Estava ficando cada vez mais distante de Mauro.

[...]

“Adormeceu cansado, teve pesadelo com o inferno, Mauro queria ver a Justiça brilhando, não socorria o irmão condenado.”

No conto de Otto Lara Resende, incompreendido em sua natureza ímpar e atormentado pela figura “exemplar” do irmão – tão mitificada pelos pais, parentes e pessoas da sociedade em geral –, Gílson desenvolve um complexo de sobrevivente: posteriormente à morte de um ente querido, nos julgamos inferiores a ele e não aceitamos o grande fardo de tal pessoa, merecedora de um futuro/destino mais proveitoso, ter sido arrebatada da vida tão abruptamente. [2]

Por conta deste complexo, Gílson esperará um sinal dos céus que o isente de todo mal e culpa que supostamente causara à família; o anseio por tal absolvição culminará em um desfecho trágico e imprevisto.

 

Bibliografia

Obra utilizada (anexo)

  • RESENDE, Otto Lara. “Dois Irmãos” in A Boca do Inferno. São Paulo. Companhia das Letras, 1998.


[1] BARTHES, Roland.

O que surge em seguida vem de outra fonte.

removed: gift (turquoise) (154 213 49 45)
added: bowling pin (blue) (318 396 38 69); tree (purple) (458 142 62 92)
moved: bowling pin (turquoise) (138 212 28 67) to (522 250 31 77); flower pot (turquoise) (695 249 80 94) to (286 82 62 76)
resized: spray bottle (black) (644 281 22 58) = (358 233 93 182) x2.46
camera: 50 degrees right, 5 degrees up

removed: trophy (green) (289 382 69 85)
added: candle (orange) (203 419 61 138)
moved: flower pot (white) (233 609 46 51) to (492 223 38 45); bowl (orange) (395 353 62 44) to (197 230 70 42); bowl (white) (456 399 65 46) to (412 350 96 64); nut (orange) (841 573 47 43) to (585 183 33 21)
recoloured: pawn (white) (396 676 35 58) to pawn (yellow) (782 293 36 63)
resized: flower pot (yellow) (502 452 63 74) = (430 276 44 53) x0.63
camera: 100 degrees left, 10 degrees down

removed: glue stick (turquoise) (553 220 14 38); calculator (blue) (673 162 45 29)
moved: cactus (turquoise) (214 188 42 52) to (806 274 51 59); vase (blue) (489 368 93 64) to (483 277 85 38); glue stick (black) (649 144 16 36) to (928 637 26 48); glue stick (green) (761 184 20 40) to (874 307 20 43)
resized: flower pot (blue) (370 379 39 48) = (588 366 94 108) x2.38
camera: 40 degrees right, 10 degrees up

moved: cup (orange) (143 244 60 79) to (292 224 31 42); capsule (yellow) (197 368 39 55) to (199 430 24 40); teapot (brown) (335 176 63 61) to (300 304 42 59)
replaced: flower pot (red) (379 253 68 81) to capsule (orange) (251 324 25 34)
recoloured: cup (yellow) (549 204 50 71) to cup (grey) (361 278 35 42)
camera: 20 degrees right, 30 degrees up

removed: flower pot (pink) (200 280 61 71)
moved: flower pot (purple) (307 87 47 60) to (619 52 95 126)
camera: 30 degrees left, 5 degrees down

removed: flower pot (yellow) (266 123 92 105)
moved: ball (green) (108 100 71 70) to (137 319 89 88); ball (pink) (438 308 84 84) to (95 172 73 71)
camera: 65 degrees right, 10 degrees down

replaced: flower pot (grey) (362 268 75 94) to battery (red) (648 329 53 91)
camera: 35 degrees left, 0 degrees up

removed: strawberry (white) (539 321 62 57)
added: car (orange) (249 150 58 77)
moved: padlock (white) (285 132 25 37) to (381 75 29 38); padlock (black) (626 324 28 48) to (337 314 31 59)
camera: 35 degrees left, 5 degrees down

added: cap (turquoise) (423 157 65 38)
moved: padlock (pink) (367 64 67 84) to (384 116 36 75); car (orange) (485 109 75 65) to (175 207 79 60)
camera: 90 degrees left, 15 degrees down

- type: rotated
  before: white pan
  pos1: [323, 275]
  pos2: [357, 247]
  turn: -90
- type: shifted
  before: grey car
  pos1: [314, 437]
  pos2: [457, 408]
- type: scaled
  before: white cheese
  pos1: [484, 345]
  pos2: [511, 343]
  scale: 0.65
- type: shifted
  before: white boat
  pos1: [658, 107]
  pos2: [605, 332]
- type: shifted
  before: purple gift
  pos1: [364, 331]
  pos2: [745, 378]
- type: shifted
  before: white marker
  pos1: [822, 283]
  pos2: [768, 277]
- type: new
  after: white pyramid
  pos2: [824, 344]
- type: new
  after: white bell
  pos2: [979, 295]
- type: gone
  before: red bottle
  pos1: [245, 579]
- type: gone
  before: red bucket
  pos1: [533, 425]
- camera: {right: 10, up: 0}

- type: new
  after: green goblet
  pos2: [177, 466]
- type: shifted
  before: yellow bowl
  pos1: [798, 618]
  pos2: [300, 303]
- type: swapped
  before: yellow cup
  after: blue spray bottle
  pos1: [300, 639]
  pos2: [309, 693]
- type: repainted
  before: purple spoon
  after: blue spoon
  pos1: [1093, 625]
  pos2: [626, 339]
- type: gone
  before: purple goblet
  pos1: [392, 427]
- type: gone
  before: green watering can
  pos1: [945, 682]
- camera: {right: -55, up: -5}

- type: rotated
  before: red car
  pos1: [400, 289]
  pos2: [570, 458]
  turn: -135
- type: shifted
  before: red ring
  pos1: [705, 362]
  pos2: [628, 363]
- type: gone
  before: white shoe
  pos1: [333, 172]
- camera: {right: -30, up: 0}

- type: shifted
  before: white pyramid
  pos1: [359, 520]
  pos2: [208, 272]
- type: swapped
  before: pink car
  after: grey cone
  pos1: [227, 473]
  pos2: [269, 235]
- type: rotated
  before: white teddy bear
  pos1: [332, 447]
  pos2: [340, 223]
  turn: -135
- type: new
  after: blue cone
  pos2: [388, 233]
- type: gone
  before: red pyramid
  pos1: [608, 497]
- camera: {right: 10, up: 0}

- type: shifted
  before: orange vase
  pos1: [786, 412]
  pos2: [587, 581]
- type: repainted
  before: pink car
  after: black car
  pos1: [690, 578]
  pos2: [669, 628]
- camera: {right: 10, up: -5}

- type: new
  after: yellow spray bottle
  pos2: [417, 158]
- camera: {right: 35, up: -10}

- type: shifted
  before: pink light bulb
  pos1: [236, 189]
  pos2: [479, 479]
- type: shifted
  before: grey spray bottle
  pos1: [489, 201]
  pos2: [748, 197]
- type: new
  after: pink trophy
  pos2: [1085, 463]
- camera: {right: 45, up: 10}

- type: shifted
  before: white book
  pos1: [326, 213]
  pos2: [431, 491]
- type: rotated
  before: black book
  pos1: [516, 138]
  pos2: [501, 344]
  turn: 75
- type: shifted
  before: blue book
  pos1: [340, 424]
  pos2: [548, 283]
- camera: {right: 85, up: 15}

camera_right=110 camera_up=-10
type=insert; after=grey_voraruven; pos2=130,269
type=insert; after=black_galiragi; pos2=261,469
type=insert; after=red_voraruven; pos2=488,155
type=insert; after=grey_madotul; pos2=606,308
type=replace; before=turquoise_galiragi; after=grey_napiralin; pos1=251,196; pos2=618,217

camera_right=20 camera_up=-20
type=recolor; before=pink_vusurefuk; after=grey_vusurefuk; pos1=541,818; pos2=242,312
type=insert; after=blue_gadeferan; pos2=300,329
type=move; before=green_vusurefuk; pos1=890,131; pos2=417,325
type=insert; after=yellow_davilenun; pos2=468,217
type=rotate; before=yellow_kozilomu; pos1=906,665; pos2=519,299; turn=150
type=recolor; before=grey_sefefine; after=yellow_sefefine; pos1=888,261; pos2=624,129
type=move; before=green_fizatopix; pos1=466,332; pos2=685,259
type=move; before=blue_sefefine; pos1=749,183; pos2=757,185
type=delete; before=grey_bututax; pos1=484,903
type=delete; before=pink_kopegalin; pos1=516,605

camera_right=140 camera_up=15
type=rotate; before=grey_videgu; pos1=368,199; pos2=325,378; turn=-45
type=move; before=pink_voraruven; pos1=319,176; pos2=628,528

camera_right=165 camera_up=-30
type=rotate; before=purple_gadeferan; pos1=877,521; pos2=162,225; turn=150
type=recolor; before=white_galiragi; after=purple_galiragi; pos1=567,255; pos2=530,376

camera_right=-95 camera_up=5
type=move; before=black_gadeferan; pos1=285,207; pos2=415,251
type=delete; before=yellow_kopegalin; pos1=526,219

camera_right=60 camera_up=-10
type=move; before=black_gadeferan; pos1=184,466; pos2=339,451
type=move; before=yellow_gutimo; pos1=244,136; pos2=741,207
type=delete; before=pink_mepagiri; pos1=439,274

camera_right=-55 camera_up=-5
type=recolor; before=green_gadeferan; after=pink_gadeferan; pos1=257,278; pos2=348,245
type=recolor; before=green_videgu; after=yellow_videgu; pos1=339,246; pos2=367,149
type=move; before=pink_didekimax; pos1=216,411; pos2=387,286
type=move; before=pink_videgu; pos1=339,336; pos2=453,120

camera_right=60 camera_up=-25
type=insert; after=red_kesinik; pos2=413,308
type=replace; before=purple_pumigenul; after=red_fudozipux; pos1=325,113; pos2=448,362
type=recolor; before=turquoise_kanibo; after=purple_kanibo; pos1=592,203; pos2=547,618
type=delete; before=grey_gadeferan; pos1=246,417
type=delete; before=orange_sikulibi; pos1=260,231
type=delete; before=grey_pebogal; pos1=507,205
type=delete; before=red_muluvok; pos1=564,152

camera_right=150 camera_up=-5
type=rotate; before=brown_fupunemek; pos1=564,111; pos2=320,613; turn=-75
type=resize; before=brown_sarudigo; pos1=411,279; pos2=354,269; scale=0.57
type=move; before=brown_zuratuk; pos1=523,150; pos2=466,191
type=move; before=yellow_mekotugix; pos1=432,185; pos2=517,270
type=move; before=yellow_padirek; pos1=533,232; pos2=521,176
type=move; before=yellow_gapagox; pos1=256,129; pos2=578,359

Crítica e realidade. São Paulo: Perspectiva, 2003, p. 228-231.

[2] Na história da literatura mundial há os casos biográficos de Franz Kafka – cuja morte de dois irmãos conseguintes a ele fora motivo de implicações e responsabilização de culpa por parte de seu pai – e de Mário de Andrade – cuja morte de seu irmão mais velho, pianista, faz com que ele se afaste do piano como instrumento oficial de trabalho.